The year 1939 marked what was billed as the fifth Knox County Fair held in Bicknell. The fair at Vincennes was discontinued after 1921, the fairgrounds having been on the site of what is now Gregg Park. It was revived in downtown Bicknell over two days in early October 1935, then in 1936 was staged at the city park. Finally, in 1937, the fair was moved out to Hooper Field, the football field along Indiana 67. That would be its location until the present-day fairgrounds was acquired in 1947.
The fair was held over four days that year, from Wednesday, Aug. 9 through Saturday, Aug. 12. The midway was set up west of the football field. There was all kinds of special entertainment that year, but the highlight was a show put on by entertainers with the famous WLS National Barn Dance.
WLS Radio’s National Barn Dance aired on Saturday nights, broadcast from Chicago. The show started in 1924, and featured music, comedy, and skits, playing before live audiences.
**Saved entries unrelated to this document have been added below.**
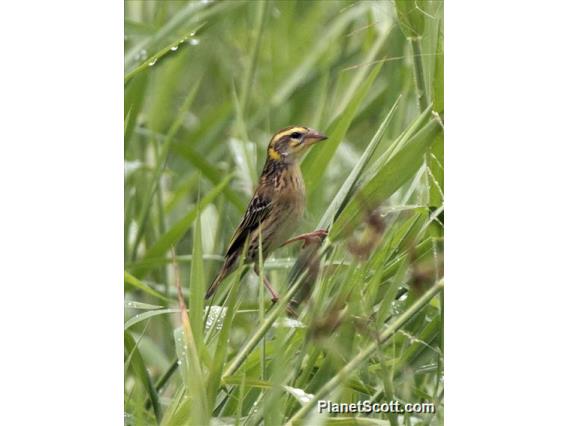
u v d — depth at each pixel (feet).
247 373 30.32
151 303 39.34
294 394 27.63
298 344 29.53
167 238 38.60
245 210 39.45
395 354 31.12
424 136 28.27
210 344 30.01
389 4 39.11
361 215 28.53
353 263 28.60
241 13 46.75
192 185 45.29
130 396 33.27
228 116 45.65
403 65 39.96
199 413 27.61
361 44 44.98
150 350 37.27
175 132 44.83
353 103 36.70
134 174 42.65
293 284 30.25
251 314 35.29
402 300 30.86
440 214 29.63
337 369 29.12
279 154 35.99
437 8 29.48
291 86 45.50
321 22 46.06
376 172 28.22
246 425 29.30
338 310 28.73
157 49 39.27
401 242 29.84
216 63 47.39
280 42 46.39
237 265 35.50
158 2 44.42
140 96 38.86
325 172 40.01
The show in Bicknell was on the opening night of the fair. There were two performances, at 7:30 p.m. and 9 p.m., on a stage decorated, of course, as a barn scene with straw bales set up on Hooper Field. Fifteen people made up the show, but the featured entertainers were Pat Buttram, the DeZurik Sisters, and the Prairie Ramblers.
Some 1,500 people attended the first show, seated on both chairs and bleachers. This is how “The Bicknell Daily News” described what the audience saw: “Pat Buttram and his hillbilly and cowboy and cowgirl artists yodeled, danced, joked, twanged guitars and mandolins, tooted jugs and rattled bones in entertainment that held forth throughout the evening.”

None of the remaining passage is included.